The ones that are so comfortable you never want to take them off. They hug your body just right to make you look and feel like a million bucks. Imagine your life without these pants. Terrifying, I know. The thought of not being able to slip them on and run out the door is almost unbearable. Luckily, we live in a world with pants. We can choose from all types of pants- straight, tapered, bermuda, cargo, capri, the list goes on. From bell-bottoms to skinny jeans, pants have been a staple in women’s fashion for years.
In the early 1990s, this wasn’t the case. Women only wore trousers if they were working in a traditionally male job during wartime. Women typically were squeezed into tight corsets and weighed down by heavy skirts.
Coco Chanel changed all of that.
She was born in Paris, France in 1883 to a poor, nomadic family. Her mother died when she was twelve-years old. Following her death, Chanel and her two sisters were sent off to the convent of Aubazine in central France. At the convent, she cared for the unfortunate and orphaned and learned how to sew.
After some time working in other professions, Chanel opened her first shop in Paris in 1908. She then opened a shop in Deauville and another in Biarritz that was wildly successful due to her new feminine standard post-World War I. Chanel was officially registered as a couturiere in 1919.
Coco Chanel completely changed women’s fashion in a time of change around the world. Chanel enjoyed horseback riding which is very difficult to do in a skirt or dress. Instead of dealing with the discomfort, Chanel took the pants off a male rider and used them herself. She did not see the need for women to wear impractical clothing just because they weren’t men.
She revolutionized women’s clothing by liberating women from their uncomfortable wardrobe. Chanel is now credited with the emergence of costume jewelry for everyday use, the little black dress, having tanned skin, branded perfume, the Chanel suit, jersey material, and the popularization of pants for women. Chanel began the change to more sensible and casual as the standard for women. Chanel said, “I gave women a sense of freedom. I gave them back their bodies: bodies that were drenched in sweat, due to fashion’s finery, lace, corsets, underclothes, padding.”

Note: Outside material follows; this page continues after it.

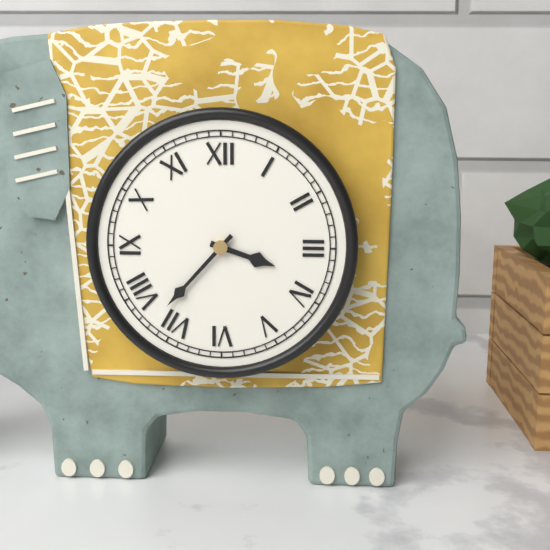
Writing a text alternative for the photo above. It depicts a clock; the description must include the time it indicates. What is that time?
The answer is 3:37
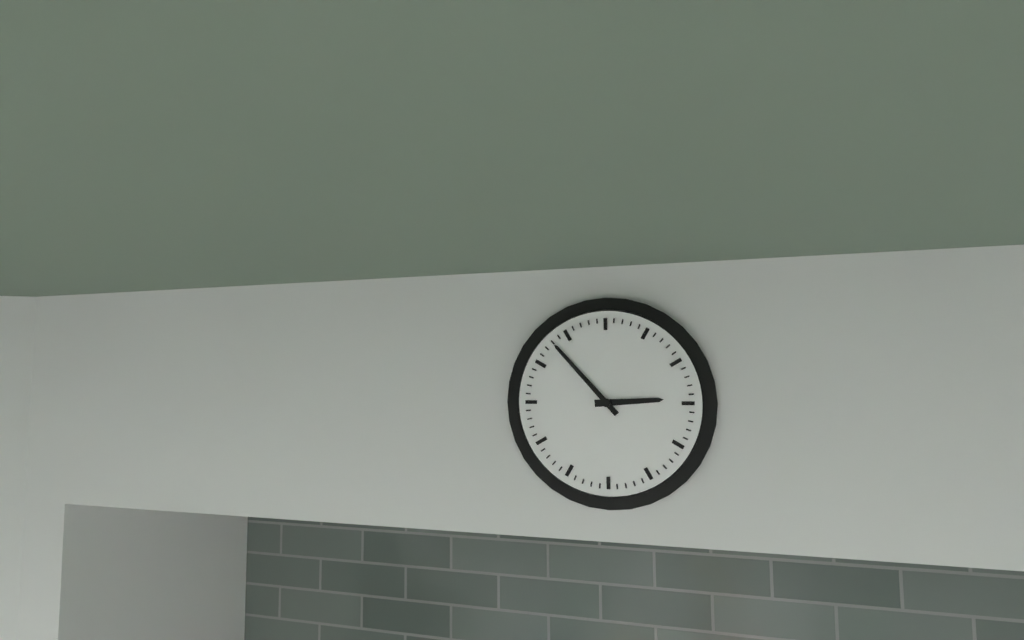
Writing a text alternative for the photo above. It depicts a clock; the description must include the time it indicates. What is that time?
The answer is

Chanel is the only fashion designer in Time magazine’s list of the 100 most influential people of the 20th century. Even from Chanel’s humble beginnings, she was able to change the face of women’s fashion. Today, we don’t think about our pants. We just pull them on. Pants in the early 1900’s were a symbol of women’s liberation from the constraints of the corset. From now on, I hope you appreciate your pants and this amazing designer who brought them into women’s fashion.
And what about you?
How many people do you have the potential to influence with your actions?
How do your choices affect those around you?
My name is Lindy Nelson, and I am recent graduate from Texas A&M University. I am beginning my graduate studies in marketing this fall at Texas A&M. Victory degree? Maybe. I am way too obsessed with Aggie Football and my sorority sisters in Chi Omega. I founded a chapter of Food Recovery Network at Texas A&M University this past fall partly because I love service and partly because I love food too much to see it wasted. In between food recoveries, I spend my free time playing Just Dance 2 and eating Chick-fil-a. I think they weigh each other out.